The Belt and Road Forum had both Russia’s President Vladimir Putin meeting with China’s President Xi Jinping on the progress of the Silk Road project, and on other programs the two leaders of the BRICS coalition have underway. And while the U.S. chose to send only a token representative to this historic conference, an interesting thing occurred outside of the Forum that signals the continuing global movement away from U.S. hegemony.
And that event was the acceptance of seven more countries into the Asian Infrastructure and Investment Bank (AIIB), which brings the total now to 77 nations signed up for China’s version of the IMF.
The Asian Infrastructure Investment Bank (AIIB) announced on Saturday that its Board of Governors has adopted resolutions approving seven applicants to join the bank, bringing the bank's total membership to 77, according to Xinhua News Agency.
The announcement came one day before the Belt and Road Forum for International Cooperation, which will be held in Beijing on May 14 and 15.
The bank said that three of the new members are "regional" -- Bahrain, Cyprus, and Samoa. The other four are non-regional prospective members, namely Bolivia, Chile, Greece and Romania.
Xinhua quoted AIIB President Jin Liqun as saying that more countries are expected to join the bank as they realize its internationalism contributes to development in Asia and the global economy. – CGTN News
These new additions to the AIIB bring the total number of member countries to around one-third of the world’s number of sovereign states, and who will all be intrinsically involved in playing a key role in China’s vision for global growth and expansion.
However, today’s Belt and Road Forum meetings and the news regarding the AIIB’s expansion are not the only significant events China had going on this week in the world’s monetary and economic systems. That is because over in Europe, Hong Kong’s London Metals Exchange made a bid on Wednesday to take over the reins of the London Silver Fix which was scuttled back in March when the CME Group backed out of their contract to benchmark gold and silver prices at the LBMA.

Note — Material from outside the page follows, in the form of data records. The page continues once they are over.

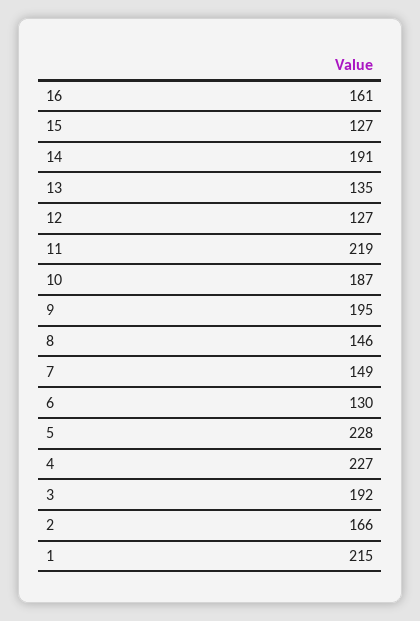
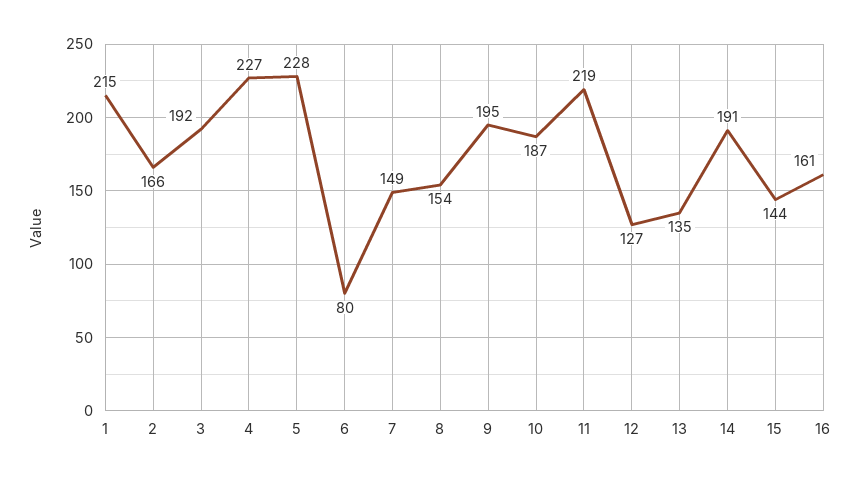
  {
    "16": 161,
-   "15": 127,
+   "15": 144,
    "14": 191,
    "13": 135,
    "12": 127,
    "11": 219,
    "10": 187,
    "9": 195,
-   "8": 146,
+   "8": 154,
    "7": 149,
-   "6": 130,
+   "6": 80,
    "5": 228,
    "4": 227,
    "3": 192,
    "2": 166,
    "1": 215
  }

While the U.S. and Europe continue to stagnate economically, and seek to counteract this by fomenting conflicts across the globe to mask their deteriorating monetary systems, China keeps moving forward with economic opportunities and solutions in an attempt to wrench the world away from the dying construct of a polar reserve currency system. And with one-third of the world’s sovereign nations now on board with China’s AAIB bank to compliment their ever-growing Silk Road projection, they should not be very far away from reaching critical mass, and forcing Washington to capitulate their long-standing control over the way the world conducts business, commerce, and trade.